(Excerpts from a dataset)
*** Begin section ***
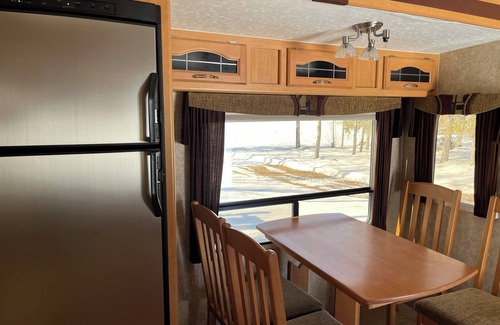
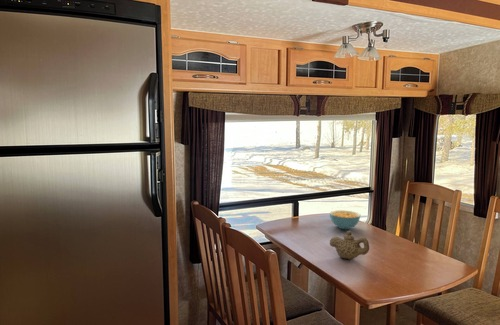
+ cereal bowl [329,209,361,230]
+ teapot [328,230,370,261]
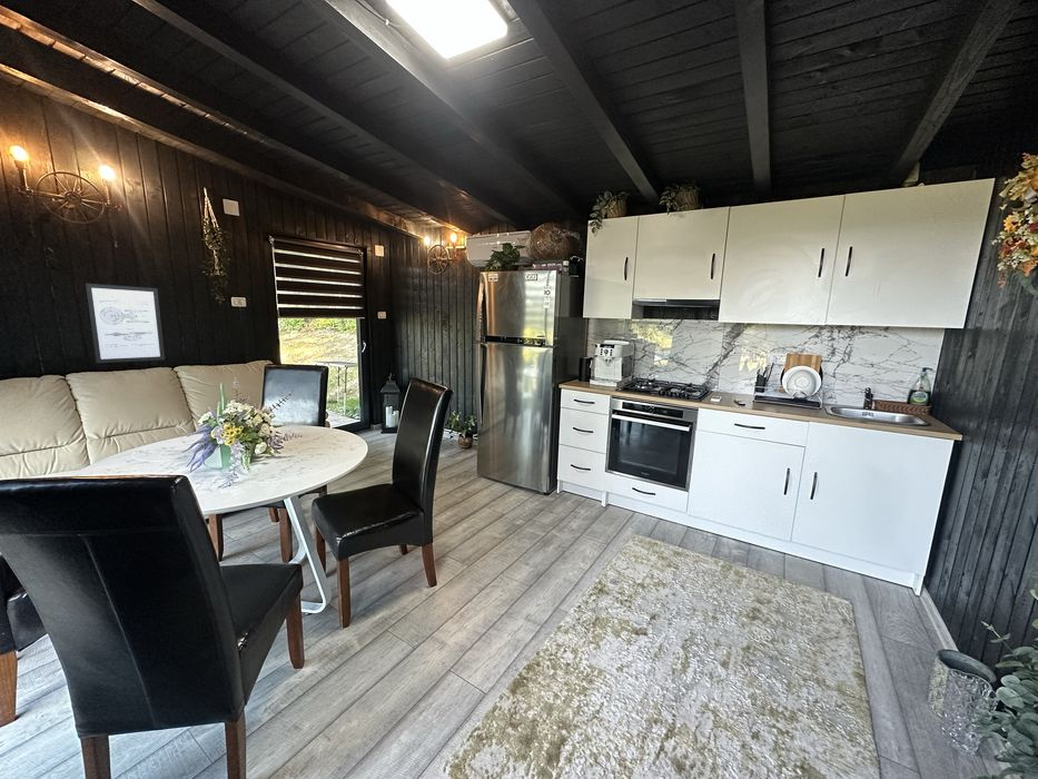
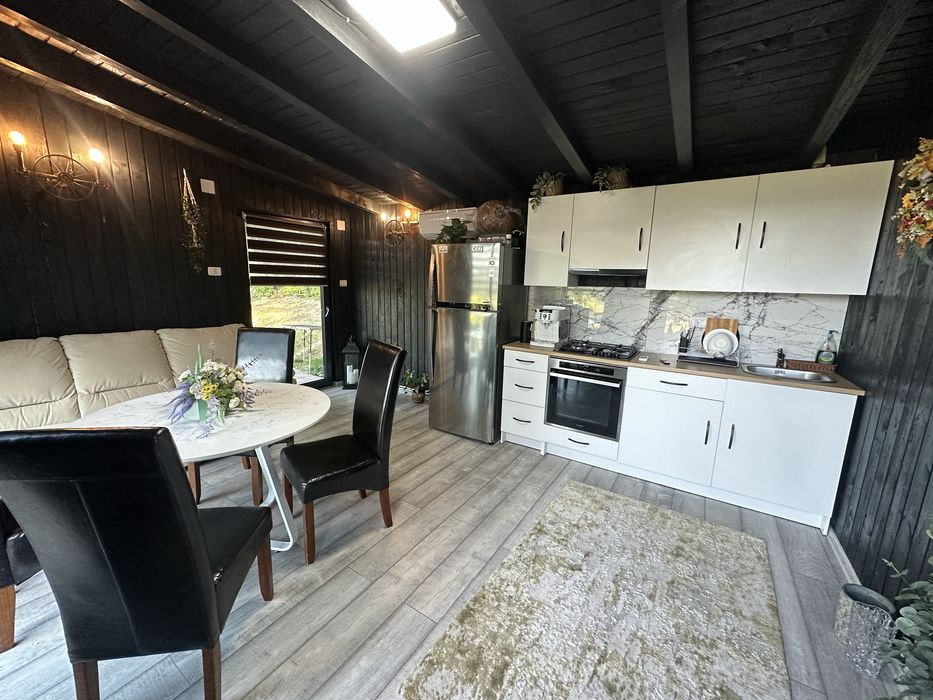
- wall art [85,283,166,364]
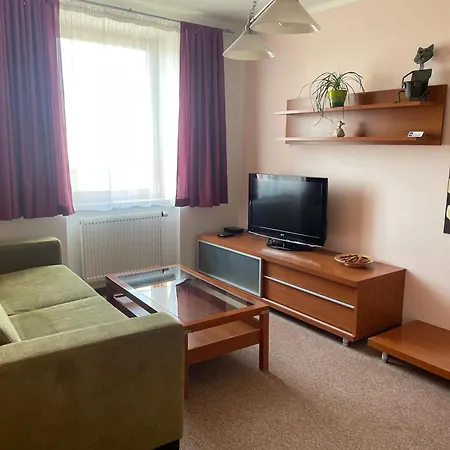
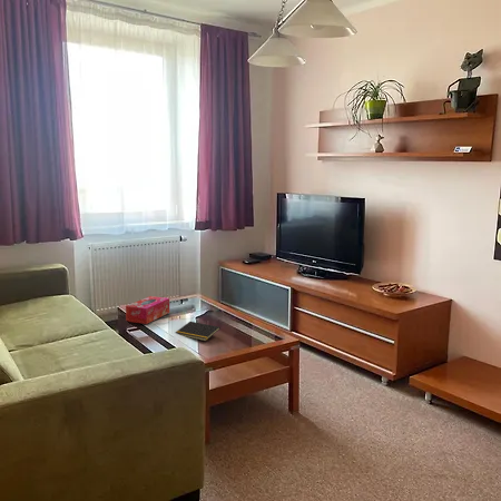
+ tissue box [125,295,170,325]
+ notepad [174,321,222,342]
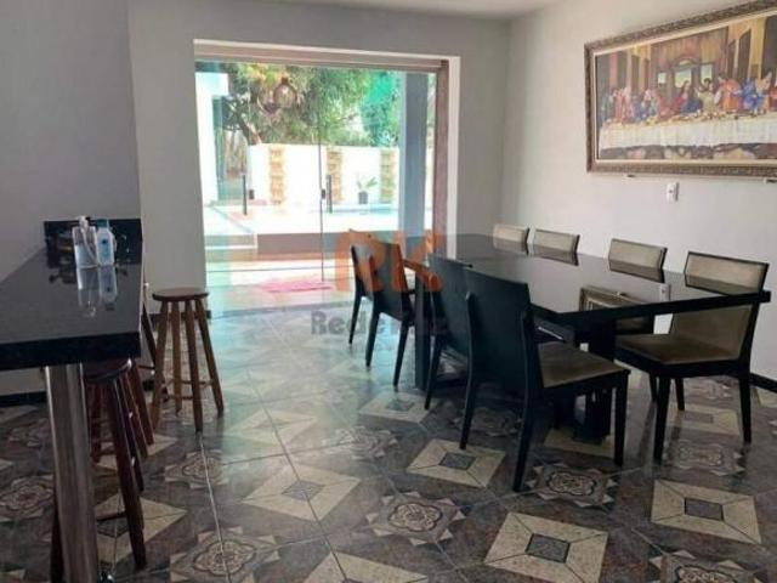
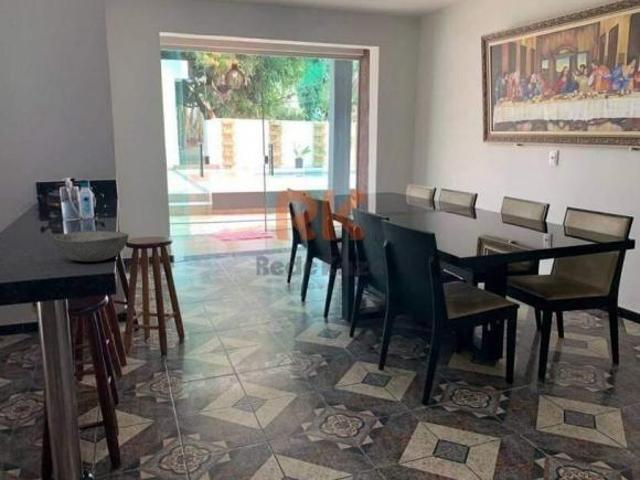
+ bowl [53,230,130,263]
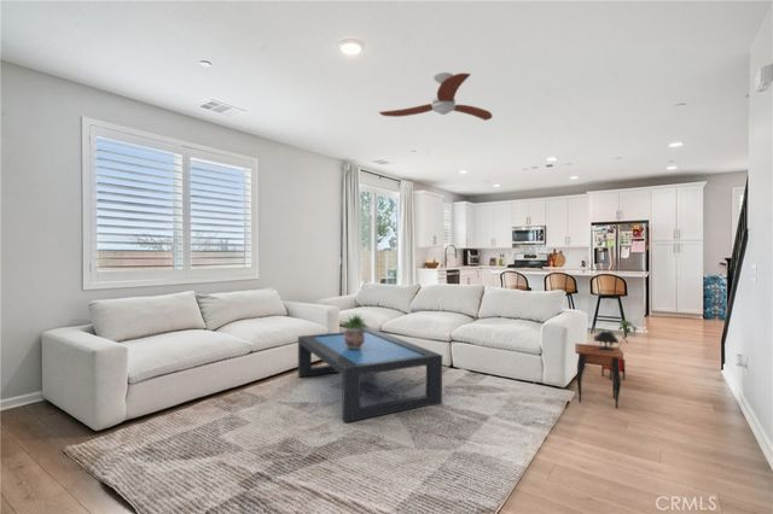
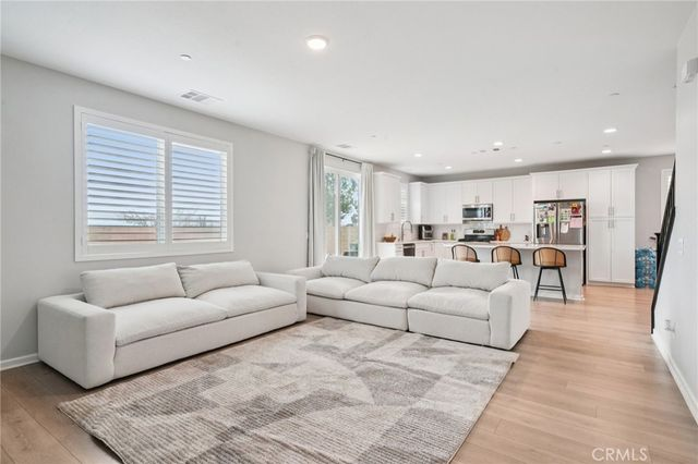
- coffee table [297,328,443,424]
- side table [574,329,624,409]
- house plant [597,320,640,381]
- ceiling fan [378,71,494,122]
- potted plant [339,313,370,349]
*** End section ***
# [YOUR TASK]
Set down the data again, exactly, without images.

# [ANSWER TO THIS PROBLEM]
+ cereal bowl [329,209,361,230]
+ teapot [328,230,370,261]
- wall art [85,283,166,364]
+ tissue box [125,295,170,325]
+ notepad [174,321,222,342]
+ bowl [53,230,130,263]
- coffee table [297,328,443,424]
- side table [574,329,624,409]
- house plant [597,320,640,381]
- ceiling fan [378,71,494,122]
- potted plant [339,313,370,349]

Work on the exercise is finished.